Top of GIVEN INFORMATION
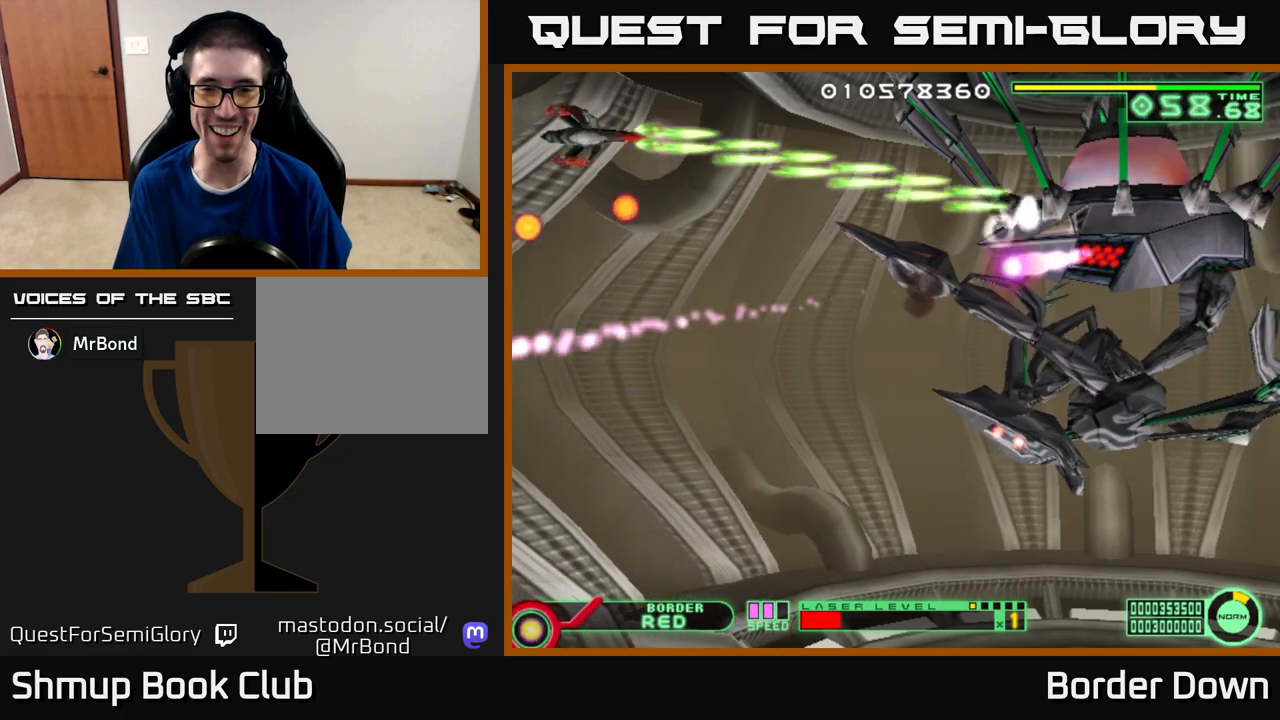
{"buttons": ["A", "DPAD_DOWN"], "left_stick": "center", "right_stick": "center", "events": [[33, "DPAD_DOWN", "down"], [83, "DPAD_RIGHT", "up"], [150, "DPAD_LEFT", "down"], [267, "DPAD_LEFT", "up"]]}
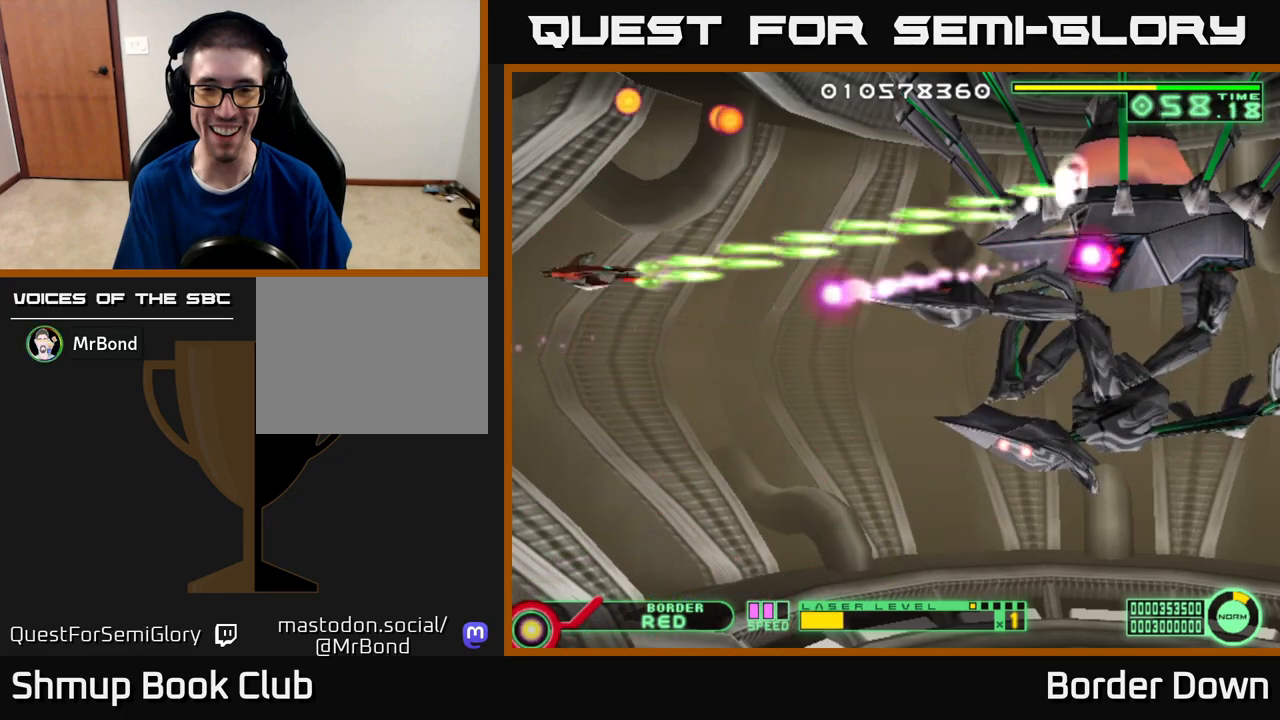
{"buttons": ["A", "DPAD_DOWN", "DPAD_RIGHT"], "left_stick": "center", "right_stick": "center", "events": [[150, "DPAD_LEFT", "down"], [217, "DPAD_LEFT", "up"], [350, "DPAD_RIGHT", "down"]]}
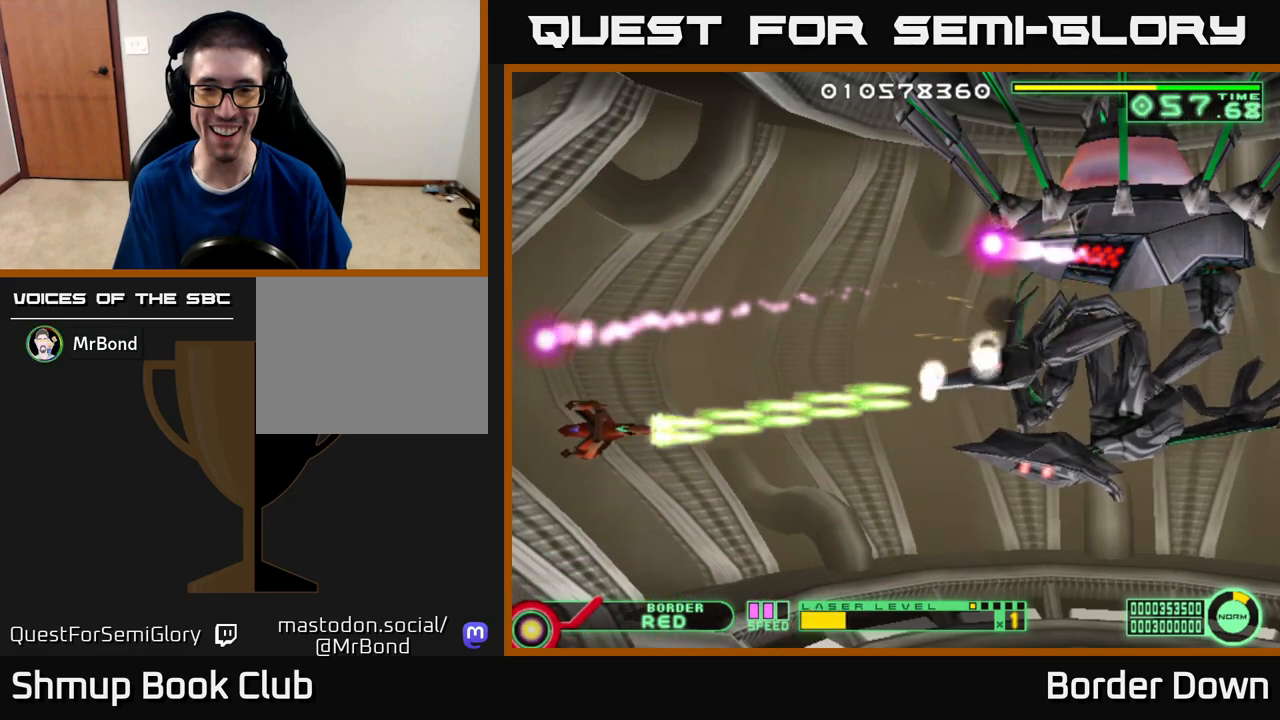
{"buttons": ["A", "DPAD_DOWN"], "left_stick": "center", "right_stick": "center", "events": [[150, "DPAD_RIGHT", "up"], [167, "DPAD_DOWN", "up"], [450, "DPAD_DOWN", "down"]]}
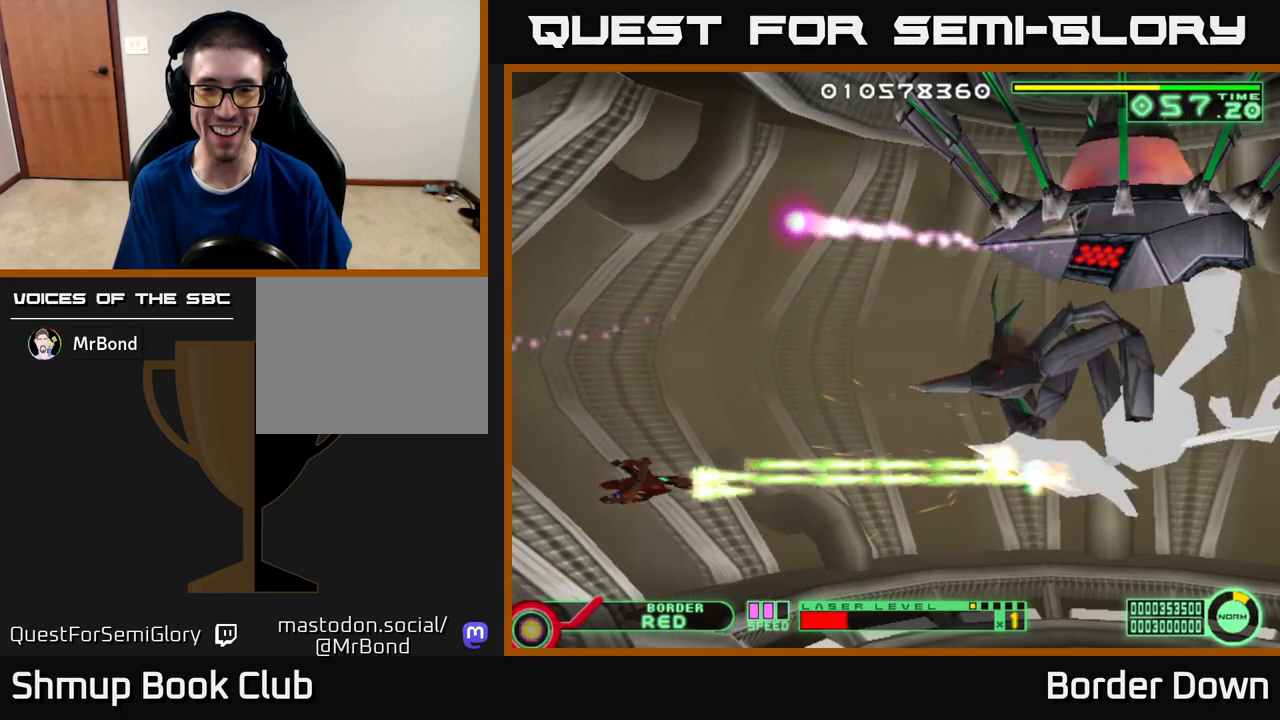
{"buttons": ["A", "DPAD_UP"], "left_stick": "center", "right_stick": "center", "events": [[33, "DPAD_DOWN", "up"], [200, "DPAD_RIGHT", "down"], [467, "DPAD_RIGHT", "up"], [467, "DPAD_UP", "down"]]}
Bottom of GIVEN INFORMATION
§ **WHAT THE EXERCISE ASKS**: Everything in the data above should be set down again exactly, except the pictures.

§ **RESPONSE TO THE EXERCISE**:
{"buttons": ["A", "DPAD_DOWN"], "left_stick": "center", "right_stick": "center", "events": [[33, "DPAD_DOWN", "down"], [83, "DPAD_RIGHT", "up"], [150, "DPAD_LEFT", "down"], [267, "DPAD_LEFT", "up"]]}
{"buttons": ["A", "DPAD_DOWN", "DPAD_RIGHT"], "left_stick": "center", "right_stick": "center", "events": [[150, "DPAD_LEFT", "down"], [217, "DPAD_LEFT", "up"], [350, "DPAD_RIGHT", "down"]]}
{"buttons": ["A", "DPAD_DOWN"], "left_stick": "center", "right_stick": "center", "events": [[150, "DPAD_RIGHT", "up"], [167, "DPAD_DOWN", "up"], [450, "DPAD_DOWN", "down"]]}
{"buttons": ["A", "DPAD_UP"], "left_stick": "center", "right_stick": "center", "events": [[33, "DPAD_DOWN", "up"], [200, "DPAD_RIGHT", "down"], [467, "DPAD_RIGHT", "up"], [467, "DPAD_UP", "down"]]}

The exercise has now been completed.